Below is a transcript excerpt from a 1988 interview in which Samuel A. Alito Jr. commented on the defeat of Robert H. Bork as President Reagan's nominee to the U.S. Supreme Court. Alito was interviewed on Front Page New Jersey, a public affairs television program of NJN News, New Jersey's public television network. Alito, who at the time was U.S. attorney for New Jersey, was interviewed by NJN News senior political correspondent Michael Aron.

Michael Aron: Are you part of what liberals call the Meese-Bork-Charles Fried-William Bradford Reynolds crowd running the Justice Department?

Samuel Alito: I think that's kind of a pejorative way of putting it. I agree with many of the things that they attempted to do, but I'd prefer to discuss it issue by issue rather than in terms of labels.

Aron: Do you think Robert Bork should have been confirmed?
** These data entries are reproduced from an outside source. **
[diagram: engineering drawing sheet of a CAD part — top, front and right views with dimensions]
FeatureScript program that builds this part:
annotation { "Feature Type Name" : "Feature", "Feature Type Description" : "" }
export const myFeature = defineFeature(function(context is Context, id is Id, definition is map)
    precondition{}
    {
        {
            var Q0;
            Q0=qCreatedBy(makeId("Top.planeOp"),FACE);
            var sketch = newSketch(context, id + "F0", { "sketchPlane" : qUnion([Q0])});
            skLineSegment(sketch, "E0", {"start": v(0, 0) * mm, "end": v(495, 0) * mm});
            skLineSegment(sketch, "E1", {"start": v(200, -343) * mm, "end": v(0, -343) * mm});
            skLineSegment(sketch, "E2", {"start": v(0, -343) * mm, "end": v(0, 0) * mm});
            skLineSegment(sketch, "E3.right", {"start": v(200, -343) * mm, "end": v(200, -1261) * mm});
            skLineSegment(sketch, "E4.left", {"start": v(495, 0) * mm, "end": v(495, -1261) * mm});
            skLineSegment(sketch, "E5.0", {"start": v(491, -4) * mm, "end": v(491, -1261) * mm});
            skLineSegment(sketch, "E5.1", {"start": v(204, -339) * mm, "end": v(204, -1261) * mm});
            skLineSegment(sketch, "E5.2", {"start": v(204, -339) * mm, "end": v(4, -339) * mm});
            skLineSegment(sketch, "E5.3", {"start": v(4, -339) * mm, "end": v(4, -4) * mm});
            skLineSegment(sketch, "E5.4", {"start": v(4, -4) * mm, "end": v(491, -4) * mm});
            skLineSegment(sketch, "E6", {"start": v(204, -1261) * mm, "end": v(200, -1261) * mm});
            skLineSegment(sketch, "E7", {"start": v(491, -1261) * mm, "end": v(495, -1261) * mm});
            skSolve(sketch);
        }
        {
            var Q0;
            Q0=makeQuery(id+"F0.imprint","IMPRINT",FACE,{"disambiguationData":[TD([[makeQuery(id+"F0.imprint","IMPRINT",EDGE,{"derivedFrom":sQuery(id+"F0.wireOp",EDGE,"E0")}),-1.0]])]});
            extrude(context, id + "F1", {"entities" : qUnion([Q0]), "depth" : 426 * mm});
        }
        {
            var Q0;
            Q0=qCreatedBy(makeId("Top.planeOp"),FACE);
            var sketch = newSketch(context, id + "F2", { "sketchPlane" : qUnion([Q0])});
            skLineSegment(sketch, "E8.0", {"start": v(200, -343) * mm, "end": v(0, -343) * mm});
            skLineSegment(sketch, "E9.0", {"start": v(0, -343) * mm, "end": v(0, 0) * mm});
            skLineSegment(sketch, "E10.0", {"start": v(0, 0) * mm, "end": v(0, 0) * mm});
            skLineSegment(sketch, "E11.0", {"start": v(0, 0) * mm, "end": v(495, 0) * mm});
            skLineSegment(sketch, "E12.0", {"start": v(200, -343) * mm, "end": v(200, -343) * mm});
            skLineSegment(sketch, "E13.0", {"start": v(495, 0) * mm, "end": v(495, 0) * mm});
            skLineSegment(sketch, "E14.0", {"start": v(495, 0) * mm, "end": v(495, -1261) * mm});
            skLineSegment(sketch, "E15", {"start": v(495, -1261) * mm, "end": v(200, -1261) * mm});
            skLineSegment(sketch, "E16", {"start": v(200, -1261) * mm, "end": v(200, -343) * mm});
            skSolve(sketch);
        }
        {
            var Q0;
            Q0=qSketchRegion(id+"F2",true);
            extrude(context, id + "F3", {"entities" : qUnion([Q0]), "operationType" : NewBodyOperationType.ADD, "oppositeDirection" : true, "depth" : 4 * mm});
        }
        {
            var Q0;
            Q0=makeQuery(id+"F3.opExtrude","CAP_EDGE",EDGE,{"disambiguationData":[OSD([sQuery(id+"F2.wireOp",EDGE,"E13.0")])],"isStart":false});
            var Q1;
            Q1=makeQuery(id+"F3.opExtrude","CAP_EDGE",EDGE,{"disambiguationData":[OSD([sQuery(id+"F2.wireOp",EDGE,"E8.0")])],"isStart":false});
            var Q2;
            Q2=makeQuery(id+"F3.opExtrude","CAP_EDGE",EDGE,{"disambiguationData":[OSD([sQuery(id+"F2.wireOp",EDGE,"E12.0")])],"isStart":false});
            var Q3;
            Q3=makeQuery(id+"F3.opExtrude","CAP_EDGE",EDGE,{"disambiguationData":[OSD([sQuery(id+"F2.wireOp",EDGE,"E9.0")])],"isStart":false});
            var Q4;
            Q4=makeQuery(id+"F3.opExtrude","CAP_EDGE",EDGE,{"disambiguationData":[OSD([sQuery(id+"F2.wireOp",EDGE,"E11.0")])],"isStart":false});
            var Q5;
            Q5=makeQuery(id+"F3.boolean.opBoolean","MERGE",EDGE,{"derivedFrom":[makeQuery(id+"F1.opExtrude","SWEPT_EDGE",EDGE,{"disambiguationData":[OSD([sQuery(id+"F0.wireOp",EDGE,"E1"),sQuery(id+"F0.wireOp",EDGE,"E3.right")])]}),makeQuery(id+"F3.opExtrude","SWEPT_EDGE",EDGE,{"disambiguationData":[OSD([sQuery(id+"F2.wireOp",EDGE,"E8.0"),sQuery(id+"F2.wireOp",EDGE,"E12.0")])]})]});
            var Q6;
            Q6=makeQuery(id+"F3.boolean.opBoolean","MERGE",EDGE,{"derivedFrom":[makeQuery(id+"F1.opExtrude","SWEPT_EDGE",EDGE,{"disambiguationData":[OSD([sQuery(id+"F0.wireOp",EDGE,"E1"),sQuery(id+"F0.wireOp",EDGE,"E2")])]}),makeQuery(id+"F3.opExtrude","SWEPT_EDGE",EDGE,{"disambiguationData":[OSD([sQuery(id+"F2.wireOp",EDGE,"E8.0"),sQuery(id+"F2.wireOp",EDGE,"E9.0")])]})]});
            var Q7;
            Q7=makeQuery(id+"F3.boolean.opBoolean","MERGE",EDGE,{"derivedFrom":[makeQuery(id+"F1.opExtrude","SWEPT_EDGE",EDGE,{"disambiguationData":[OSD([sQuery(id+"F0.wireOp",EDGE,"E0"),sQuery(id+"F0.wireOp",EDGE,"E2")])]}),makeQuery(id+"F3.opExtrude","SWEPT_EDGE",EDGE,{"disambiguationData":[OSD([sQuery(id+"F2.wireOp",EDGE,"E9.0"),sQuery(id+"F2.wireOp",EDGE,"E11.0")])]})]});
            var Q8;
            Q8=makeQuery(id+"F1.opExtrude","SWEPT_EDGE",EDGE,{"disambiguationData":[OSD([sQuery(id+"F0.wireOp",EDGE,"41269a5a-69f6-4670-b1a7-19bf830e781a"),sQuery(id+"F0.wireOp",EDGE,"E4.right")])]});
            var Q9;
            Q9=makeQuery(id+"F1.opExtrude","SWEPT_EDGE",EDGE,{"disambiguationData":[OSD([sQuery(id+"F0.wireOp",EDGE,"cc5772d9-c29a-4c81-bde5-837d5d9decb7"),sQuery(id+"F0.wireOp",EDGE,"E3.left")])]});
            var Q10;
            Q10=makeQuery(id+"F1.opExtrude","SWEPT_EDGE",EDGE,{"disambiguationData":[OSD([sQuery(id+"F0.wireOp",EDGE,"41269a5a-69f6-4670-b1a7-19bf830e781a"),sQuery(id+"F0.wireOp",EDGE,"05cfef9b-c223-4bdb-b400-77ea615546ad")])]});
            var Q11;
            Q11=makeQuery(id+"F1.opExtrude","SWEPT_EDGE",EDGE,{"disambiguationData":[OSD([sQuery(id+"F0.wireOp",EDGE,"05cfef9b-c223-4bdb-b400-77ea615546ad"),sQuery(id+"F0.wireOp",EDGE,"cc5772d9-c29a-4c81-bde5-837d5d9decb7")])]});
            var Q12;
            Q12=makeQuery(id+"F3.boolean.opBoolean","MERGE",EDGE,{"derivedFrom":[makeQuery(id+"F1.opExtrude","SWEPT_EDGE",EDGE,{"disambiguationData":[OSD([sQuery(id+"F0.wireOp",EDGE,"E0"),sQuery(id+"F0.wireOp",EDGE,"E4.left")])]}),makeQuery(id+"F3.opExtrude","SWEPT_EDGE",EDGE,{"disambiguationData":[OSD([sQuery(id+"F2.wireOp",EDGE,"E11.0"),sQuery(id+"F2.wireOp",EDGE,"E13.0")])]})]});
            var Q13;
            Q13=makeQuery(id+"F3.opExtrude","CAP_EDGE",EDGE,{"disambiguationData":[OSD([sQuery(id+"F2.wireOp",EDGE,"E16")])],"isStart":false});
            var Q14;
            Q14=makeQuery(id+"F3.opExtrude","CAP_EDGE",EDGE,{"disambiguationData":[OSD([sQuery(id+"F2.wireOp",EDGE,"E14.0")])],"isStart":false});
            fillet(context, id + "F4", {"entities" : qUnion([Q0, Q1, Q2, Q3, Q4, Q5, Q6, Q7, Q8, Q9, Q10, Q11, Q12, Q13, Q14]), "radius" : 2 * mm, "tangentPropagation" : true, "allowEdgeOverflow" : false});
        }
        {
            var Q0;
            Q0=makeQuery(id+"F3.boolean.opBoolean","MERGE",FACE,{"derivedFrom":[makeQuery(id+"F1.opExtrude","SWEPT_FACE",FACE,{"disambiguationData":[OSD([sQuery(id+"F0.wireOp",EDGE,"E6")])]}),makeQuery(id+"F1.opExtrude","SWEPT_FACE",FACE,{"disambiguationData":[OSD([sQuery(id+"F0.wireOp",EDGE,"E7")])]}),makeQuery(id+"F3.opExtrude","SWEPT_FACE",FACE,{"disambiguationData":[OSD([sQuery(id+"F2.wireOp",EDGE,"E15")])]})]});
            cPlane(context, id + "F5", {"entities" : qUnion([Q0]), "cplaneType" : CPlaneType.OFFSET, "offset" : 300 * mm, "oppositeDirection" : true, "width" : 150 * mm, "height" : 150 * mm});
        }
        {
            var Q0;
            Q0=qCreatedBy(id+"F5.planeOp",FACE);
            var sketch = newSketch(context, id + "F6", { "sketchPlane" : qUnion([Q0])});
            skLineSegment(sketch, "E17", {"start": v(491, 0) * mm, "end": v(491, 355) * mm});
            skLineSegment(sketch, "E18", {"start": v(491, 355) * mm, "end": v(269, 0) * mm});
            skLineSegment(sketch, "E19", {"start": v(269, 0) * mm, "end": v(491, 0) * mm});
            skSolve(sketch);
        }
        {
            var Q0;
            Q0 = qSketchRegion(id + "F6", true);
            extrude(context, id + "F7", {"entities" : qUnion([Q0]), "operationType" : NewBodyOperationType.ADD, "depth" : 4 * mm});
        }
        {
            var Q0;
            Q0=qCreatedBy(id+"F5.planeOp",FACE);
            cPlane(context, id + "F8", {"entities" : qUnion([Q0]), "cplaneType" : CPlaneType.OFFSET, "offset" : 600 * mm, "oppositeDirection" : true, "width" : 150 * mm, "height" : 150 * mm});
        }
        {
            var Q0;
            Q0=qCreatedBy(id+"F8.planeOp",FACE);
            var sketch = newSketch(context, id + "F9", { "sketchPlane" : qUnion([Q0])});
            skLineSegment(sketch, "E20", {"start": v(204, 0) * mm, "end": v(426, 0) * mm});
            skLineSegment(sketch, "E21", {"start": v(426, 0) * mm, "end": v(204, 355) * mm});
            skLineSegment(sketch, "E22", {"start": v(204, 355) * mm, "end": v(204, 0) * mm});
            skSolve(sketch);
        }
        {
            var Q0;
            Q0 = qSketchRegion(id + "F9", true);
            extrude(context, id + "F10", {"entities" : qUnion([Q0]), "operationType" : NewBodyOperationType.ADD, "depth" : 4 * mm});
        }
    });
Alito: I certainly thought he should have been confirmed. I think he was one of the most outstanding nominees of this century.

Aron: Why? How?

Alito: He is a man of unequalled intellectual ability, understanding of constitutional history, someone who had thought deeply throughout his entire life about constitutional issues and about the Supreme Court and the role that it ought to play in American society. I think that if the public had accurately understood the positions that he holds and had made those wishes known to their elected representatives that he would have been overwhelmingly confirmed. But I think that through a sort of a fluke about the way the nomination came up and the kind of campaign that was mounted against him, he was unjustifiably rejected.